SCRATCHING around for content on the international break is a tedious endeavour at the best of times.

What do you want from me here? A 600-odd word ode to Andy Robertson’s shoulder and a collective apathy towards Kostas Tsimikas’ incoming stint at left-back, I assume.

You’re well within your rights to decide football during the international hiatus isn’t for you. I was mocked recently for turning down an offer to watch Leyton Orient. My reasoning, forever justifiable, is that Liverpool takes up more than enough of my time and energy.

Try being arsed about the travails of a League One side when I’ve got endless Review agendas to prep and I need to find something, anything to write about this Friday.

A world without football can be perceived as respite, however you take it. Living it makes you feel intoxicated and infatuated. It’s lustful and consuming. You need to win. You need to feel fulfilment.

You spit apathy at Gary Neville’s groaning and bemoan the use of Alexis Mac Allister. But it’s pulsating.

Winning has had costs, notably that the other cheek has been turned to what that has done to overall integrity.

Looming threats of state influence, officiating agendas and the circumventing of rules pertaining to an equal and fair footing have become far more influential than anyone should want.

We want the best players. We want the football bit to be as high octane as possible. Yet we now spend every other waking hour fighting the ramifications of a desire to scale such heights.

English football currently feels like a vicious circle that hugely reflects society. Downtime should be spent on improving the wider issues which make the experience richer. Instead, it’s trying to pick up the pieces of its latest fuck up.

The stakes are always higher for supporters. Football offers us a sense of purpose, structure and routine. We need its purity and reliability to maintain our sanity at times.

Today is the anniversary of Liverpool 1 Leeds United 1 in 2001-02. In other words, it’s the day Gerard Houllier was taken ill and would undergo life-saving heart surgery at Broadgreen Hospital.

It’s also the day a high court ruled that Tom Hicks couldn’t enforce a temporary restraining order on a forced sale which resulted in Fenway Sports Group (then New England Sports Ventures) acquiring the club in 2010.

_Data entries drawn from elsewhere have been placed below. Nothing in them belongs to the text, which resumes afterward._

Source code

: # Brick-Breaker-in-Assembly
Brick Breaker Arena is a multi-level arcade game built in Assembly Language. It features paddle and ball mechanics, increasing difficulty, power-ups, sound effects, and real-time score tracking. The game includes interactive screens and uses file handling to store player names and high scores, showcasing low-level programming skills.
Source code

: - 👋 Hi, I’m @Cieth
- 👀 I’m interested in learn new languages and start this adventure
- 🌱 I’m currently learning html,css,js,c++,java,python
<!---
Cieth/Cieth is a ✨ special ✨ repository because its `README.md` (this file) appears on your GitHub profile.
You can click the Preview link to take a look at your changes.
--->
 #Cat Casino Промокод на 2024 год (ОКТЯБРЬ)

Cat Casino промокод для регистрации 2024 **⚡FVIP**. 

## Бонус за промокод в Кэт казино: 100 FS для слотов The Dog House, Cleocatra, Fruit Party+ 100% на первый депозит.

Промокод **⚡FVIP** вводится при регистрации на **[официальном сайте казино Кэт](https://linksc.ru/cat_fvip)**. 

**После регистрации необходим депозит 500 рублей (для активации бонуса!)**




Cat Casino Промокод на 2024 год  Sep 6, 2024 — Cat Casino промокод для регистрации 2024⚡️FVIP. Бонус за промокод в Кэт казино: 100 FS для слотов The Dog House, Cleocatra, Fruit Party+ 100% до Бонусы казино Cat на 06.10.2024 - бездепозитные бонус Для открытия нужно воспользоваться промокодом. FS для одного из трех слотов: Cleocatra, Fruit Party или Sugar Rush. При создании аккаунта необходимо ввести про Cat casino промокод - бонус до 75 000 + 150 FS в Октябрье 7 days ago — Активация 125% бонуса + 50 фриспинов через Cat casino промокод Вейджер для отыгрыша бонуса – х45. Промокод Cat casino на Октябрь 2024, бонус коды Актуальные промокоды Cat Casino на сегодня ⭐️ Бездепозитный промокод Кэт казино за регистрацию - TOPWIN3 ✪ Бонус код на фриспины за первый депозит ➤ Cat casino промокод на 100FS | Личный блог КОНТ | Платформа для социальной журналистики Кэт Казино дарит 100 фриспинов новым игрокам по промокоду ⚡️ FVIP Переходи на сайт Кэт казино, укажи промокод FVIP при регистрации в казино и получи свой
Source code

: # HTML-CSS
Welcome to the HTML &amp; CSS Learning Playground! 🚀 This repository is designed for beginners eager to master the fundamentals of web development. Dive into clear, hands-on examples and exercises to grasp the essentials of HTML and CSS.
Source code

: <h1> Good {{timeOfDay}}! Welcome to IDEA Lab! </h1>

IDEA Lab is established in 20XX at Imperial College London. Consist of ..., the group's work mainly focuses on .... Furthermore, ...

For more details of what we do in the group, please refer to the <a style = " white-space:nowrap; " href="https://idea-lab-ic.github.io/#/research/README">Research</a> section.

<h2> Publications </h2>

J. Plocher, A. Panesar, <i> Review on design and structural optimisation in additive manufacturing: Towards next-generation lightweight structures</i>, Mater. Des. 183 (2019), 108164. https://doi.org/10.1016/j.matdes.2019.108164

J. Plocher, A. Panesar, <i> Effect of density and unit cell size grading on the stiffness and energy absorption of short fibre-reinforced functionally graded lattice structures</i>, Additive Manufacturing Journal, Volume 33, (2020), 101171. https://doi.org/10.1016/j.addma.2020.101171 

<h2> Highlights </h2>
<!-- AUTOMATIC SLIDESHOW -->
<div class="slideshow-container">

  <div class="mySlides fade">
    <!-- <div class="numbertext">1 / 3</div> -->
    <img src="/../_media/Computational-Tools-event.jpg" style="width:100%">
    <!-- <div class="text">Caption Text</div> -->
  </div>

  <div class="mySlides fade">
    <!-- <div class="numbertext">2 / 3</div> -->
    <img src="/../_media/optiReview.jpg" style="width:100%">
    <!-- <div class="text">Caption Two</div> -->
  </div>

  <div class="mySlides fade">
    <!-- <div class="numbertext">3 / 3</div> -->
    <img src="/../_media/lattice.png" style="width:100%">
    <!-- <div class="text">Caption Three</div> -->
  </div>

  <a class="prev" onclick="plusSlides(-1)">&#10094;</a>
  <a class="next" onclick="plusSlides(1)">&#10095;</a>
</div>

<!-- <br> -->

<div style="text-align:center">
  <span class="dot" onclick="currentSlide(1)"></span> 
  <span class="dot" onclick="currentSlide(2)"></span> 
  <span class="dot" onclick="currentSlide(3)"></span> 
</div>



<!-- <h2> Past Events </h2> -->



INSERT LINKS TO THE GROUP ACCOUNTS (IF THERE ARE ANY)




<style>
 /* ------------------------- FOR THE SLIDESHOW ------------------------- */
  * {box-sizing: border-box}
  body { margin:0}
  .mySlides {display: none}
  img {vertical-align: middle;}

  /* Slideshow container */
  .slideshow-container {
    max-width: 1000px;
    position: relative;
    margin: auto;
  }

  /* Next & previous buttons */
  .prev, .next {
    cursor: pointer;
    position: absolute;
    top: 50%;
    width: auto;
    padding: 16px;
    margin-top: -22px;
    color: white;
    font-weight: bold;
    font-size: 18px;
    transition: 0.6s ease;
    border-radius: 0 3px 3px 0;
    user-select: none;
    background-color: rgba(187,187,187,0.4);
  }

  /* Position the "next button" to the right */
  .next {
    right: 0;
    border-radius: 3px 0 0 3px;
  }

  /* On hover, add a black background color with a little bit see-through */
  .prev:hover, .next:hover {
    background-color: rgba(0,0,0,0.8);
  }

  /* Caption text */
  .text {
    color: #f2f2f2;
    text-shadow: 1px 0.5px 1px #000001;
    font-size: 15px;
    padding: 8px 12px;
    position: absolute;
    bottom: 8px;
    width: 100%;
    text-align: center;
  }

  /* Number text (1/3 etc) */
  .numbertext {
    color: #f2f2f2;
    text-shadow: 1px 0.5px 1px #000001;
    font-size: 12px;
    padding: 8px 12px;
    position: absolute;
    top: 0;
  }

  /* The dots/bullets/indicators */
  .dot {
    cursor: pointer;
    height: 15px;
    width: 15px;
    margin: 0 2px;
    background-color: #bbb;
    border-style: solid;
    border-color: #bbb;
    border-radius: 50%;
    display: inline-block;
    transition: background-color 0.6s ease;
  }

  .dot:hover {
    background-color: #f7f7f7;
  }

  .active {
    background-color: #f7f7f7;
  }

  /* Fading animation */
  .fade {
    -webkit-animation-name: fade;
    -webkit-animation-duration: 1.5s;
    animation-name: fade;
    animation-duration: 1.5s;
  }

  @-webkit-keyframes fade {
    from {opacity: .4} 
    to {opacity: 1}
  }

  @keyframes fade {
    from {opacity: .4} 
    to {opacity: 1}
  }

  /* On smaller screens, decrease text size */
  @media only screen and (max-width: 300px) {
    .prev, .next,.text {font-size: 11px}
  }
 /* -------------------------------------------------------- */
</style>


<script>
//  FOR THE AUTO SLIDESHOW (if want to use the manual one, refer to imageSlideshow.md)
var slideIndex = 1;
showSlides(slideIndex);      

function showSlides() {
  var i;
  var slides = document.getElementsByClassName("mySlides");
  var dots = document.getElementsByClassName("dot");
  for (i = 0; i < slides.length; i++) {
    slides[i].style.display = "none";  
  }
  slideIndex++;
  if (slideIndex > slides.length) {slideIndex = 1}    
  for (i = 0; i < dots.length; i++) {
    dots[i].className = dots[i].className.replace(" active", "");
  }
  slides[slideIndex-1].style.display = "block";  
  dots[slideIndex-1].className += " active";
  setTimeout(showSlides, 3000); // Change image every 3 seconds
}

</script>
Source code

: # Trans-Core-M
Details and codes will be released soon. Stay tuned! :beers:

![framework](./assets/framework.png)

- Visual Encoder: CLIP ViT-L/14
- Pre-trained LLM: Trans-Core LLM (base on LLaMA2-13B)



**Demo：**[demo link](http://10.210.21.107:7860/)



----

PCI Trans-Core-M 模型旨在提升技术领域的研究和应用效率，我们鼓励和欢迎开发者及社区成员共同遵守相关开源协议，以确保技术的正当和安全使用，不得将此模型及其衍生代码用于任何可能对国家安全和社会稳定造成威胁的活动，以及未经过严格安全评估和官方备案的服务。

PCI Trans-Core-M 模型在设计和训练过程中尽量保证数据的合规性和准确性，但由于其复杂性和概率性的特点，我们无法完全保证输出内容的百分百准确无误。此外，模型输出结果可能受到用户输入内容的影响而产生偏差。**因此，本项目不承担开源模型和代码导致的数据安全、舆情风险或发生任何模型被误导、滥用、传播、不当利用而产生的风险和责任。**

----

Two massive events in Liverpool history which exist away from the pitch. Things which ask questions of what this means to you and why.

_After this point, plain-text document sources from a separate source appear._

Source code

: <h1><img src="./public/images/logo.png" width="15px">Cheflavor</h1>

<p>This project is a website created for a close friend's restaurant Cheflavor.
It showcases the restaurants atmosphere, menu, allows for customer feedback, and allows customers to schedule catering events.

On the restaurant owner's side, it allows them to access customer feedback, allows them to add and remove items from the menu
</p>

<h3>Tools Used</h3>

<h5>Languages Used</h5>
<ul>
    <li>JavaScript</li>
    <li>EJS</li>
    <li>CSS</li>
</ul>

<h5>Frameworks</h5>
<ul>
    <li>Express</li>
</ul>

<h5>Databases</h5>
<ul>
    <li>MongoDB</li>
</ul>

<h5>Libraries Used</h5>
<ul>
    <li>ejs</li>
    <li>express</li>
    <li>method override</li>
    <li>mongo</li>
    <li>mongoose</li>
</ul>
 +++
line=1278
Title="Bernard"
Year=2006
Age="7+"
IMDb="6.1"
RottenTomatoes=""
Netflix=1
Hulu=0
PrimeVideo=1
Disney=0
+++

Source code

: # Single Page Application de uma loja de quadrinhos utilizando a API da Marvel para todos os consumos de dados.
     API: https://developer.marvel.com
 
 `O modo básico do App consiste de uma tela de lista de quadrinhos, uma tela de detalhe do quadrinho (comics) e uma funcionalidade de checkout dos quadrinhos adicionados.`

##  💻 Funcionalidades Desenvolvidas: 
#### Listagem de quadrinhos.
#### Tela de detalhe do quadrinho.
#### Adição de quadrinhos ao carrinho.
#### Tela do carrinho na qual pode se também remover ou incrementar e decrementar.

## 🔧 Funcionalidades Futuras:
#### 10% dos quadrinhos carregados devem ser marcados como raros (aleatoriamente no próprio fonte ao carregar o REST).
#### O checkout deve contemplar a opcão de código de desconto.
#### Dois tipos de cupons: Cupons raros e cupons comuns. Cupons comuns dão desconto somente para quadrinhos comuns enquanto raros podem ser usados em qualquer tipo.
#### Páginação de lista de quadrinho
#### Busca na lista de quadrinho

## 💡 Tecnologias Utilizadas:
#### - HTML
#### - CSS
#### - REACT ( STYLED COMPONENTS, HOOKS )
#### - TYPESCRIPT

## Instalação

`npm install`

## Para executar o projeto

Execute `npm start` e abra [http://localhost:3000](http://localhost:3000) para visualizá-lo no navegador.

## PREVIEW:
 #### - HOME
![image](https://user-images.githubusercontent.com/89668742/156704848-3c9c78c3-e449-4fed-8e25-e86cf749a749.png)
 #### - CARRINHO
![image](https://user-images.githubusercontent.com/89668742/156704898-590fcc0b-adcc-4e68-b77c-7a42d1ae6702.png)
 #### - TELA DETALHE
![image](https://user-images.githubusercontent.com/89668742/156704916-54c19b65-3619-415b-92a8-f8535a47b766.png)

Things that remind you that football becomes your politics, your values and emotion set. Things which plot the chapters of your life because you felt so desperate and invested.

Ultimately, it’s a reminder that football never really goes away. It swims close to the surface during the monotony of international football.

There really is no point investing in this enterprise any further than I already do. You might feel a case of idle hands, but how many times already today have you thought about Robertson, the Anfield Road stand or Howard Webb?

This is your downtime, remember? Leyton Orient can wait another day.